## TEXTAUSZUG
_ _ _
Worten müssen Taten folgen



Die Unterzeichner des Katakombenpakts mit ihrem brasilianischen Hauptakteur Dom Hélder Câmara, der erst 1964 Bischof von Olinda und Recife geworden war, wussten wohl, dass solchen Worten, wenn sie sich als glaubwürdig erweisen sollten, Taten folgen müssten. Und so haben sie vielleicht deshalb an diesem symbolträchtigen Ort der Domitilla-Katakomben, wo die Christen im 1./2. Jahrhundert ihre Toten bestatteten, die reiche, prunksüchtige Kirche zu Grabe getragen. Alle Unterzeichner, darunter auch die Weihbischöfe Julius Angerhausen (Essen) und Hugo Aufderbeck (Fulda mit Dienstsitz Erfurt), verpflichteten sich im Bewusstsein „wie viel ihnen noch fehlt, um ein dem Evangelium entsprechendes Leben in Armut zu führen“, ganz konkret und mit eigenem Beispiel für eine dienende und arme Kirche einzutreten. 







Verpflichtungen mit Konsequenzen



In insgesamt 13 Punkten fassen die Mitglieder des Katakombenpaktes dann ihre Vorsätze zusammen, auf die sie sich „in Demut und der eigenen Schwachheit bewusst, aber auch mit aller Entschiedenheit und all der Kraft, die Gottes Gnade uns zukommen lassen will“ verpflichten. Die Kernpunkte ihres Programms lauten:



1. Wir werden uns bemühen, so zu leben, wie die Menschen um uns her üblicherweise leben (z. B. Wohnung, Essen, Verkehrsmittel...).



2. Wir verzichten darauf, als Reiche zu erscheinen, beispielsweise durch teure, auffallende Amtskleidung samt Insignien.



3. Wir werden weder Immobilien oder Mobiliar besitzen noch mit eigenem Namen über Bankkonten verfügen.



4. Wir wollen Apostel und Hirten statt Verwalter sein: Die 



Finanz- und Vermögensverwaltung soll deshalb in die Hand von fachkundigen Laien gelegt werden.



5. Wir lehnen Titel, in denen unsere Macht zum Ausdruck gebracht wird (Eminenz, Exzellenz, Monsignore,...), ab.



6. Wir werden Reiche weder privilegieren noch bevorzugt behandeln.



7. Wir werden niemandem für Spenden übertrieben schmeicheln, um dessen mögliche Eitelkeit zu befriedigen.
_ _ _
## DEINE AUFGABE
Stimmen diese drei Aussagen mit dem Textauszug über den Katakombenpakt überein? Antworte jeweils mit Ja oder Nein und zitiere die entscheidenden Worte genau.
1. Dom Hélder Câmara wurde 1964 Bischof von Olinda und Recife.
2. Die Bischöfe wollen die Finanzen selbst verwalten.
3. Die Unterzeichner fassen ihre Vorsätze in 13 Punkten zusammen.
Die Zeilen weiter unten haben damit nichts zu tun.

## DATENZEILEN
_ _ _
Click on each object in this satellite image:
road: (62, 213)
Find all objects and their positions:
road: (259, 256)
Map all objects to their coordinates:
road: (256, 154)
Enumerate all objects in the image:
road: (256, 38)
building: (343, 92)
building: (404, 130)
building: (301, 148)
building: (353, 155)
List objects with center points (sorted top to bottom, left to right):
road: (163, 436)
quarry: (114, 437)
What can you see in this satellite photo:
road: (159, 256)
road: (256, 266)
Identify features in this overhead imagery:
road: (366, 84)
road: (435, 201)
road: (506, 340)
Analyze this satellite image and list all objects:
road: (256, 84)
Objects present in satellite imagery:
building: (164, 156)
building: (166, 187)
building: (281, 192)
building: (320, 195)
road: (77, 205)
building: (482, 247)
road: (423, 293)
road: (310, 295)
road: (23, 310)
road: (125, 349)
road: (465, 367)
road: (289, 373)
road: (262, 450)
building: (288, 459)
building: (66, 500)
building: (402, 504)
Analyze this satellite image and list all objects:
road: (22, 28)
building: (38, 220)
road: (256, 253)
_ _ _
## LÖSUNG
1. Ja: „der erst 1964 Bischof von Olinda und Recife geworden war“
2. Nein: „in die Hand von fachkundigen Laien gelegt werden“
3. Ja: „In insgesamt 13 Punkten fassen die Mitglieder des Katakombenpaktes dann ihre Vorsätze zusammen“